Looking to the future, these developments will ensure electricity security — a high priority for the province — access to the latest technology in renewable energy for the metro and the broader Eastern Cape, and reaffirm the CDC’s goal of being a responsible corporate citizen.

The corporation is confident that more investors will recognise the benefits of the green energy hub and set up shop in the province.

Mxenge-Mayende lists the energy hub’s milestones as the establishment of a biomass pellet manufacturing plant at Coega.

There is also the pilot 1,8MW wind turbine owned by Electrawinds, which powered the Nelson Mandela Bay Stadium during the 2010 Soccer World Cup, and it is still providing green electricity to the metro for free.

 

Natural gas is another area to which the Coega IDZ is attracting investment.
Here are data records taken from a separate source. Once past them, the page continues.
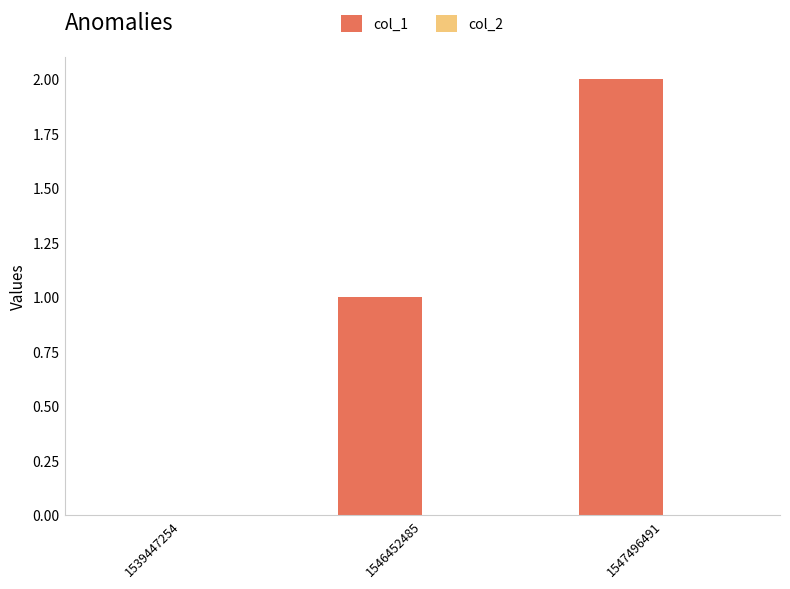

Are the bars horizontal?

No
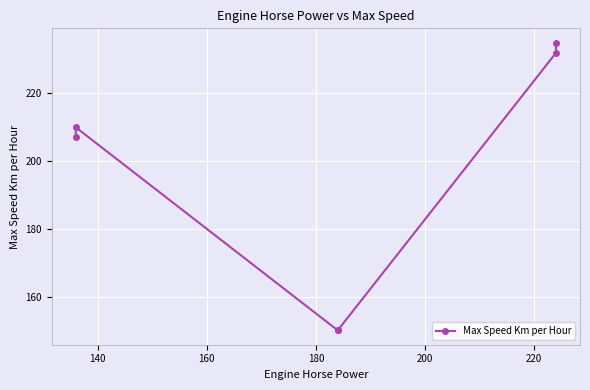

Between 200 and 140, which is larger?

200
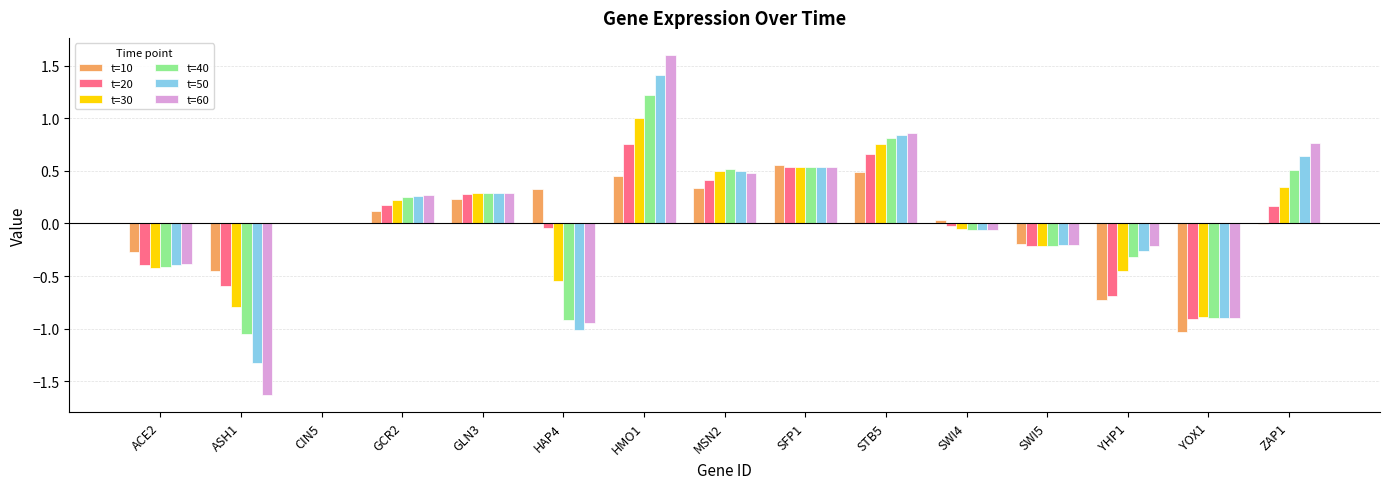

What is the total value across all series at GCR2?

1.3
The proposed combined cycle gas turbine (CCGT) plant at Coega will be the first natural gas fired power station in SA.

It aims to become one of the solutions to the ongoing power shortage in the country, especially the Eastern Cape where it will also contribute to socioeconomic growth.

Natural gas as an energy resource has attracted much interest throughout Africa, especially on the east and west coasts.

Though natural gas usage has increased globally, the application of this resource in the SA electricity economy is small compared to other countries.

The development of clean, efficient electricity generation technologies is a key goal for both developed and developing countries.

CCGT, envisaged as a 6% source of new electricity, has the potential to help in balancing the national power grid by having power capacity in the south of the country.

The use of natural gas has been hampered by a variety of factors including inadequate gas reserves, the volatility of gas prices in the market and the fact that the gas price is linked to oil prices, she says. But these are being addressed through various measures.

She lists the benefits of the project as ensuring the security of the electricity supply in the Eastern Cape, securing and attracting potential investors and creating employment opportunities.

Skills development — during construction more artisans will be trained and equipped with skills that can be utilised in other related industries — is another benefit for the region.

“Given that this will be the first CCGT plant in SA of such magnitude, it will put the Eastern Cape on the map and will expand the country’s capacity for such greenfield projects through technology transfer,” Ncemane says.

CDC marketing & communications manager Ayanda Vilakazi concurs that there is a solid business case for component manufacturing in SA for wind and solar technologies, triggered by renewble energy demand in the country.

He points out that there is a “huge market”, in particular, for solar PV and off-grid technologies.

He says the Coega IDZ is the “ideal manufacturing platform” for renewable energy components that — in addition to contributing to the battle against global warming — are revenue generating, in addition to creating jobs and advancing socioeconomic development and transformation.

In other manufacturing sectors, the Coega IDZ is also home to SA’s first environmentally-friendly dairy processing plant.

The newly established Coega Dairy’s ultra-high temperature (UHT) processing plant — with the smallest carbon footprint in the southern hemisphere — features a plant design that is significantly more efficient than conventional UHT milk processing solutions available in other SA plants.

According to Coega Dairy, Coega was chosen as a location for the new plant based on the excellent infrastructure available in the Coega IDZ as well as its prime location in the heart of the dairy’s supply region.

Coega’s commitment to not only contribute to the economic development of the Eastern Cape but also to its environmental preservation is evident in its emphasis on green issues and initiatives that are both economically empowering and sustainable.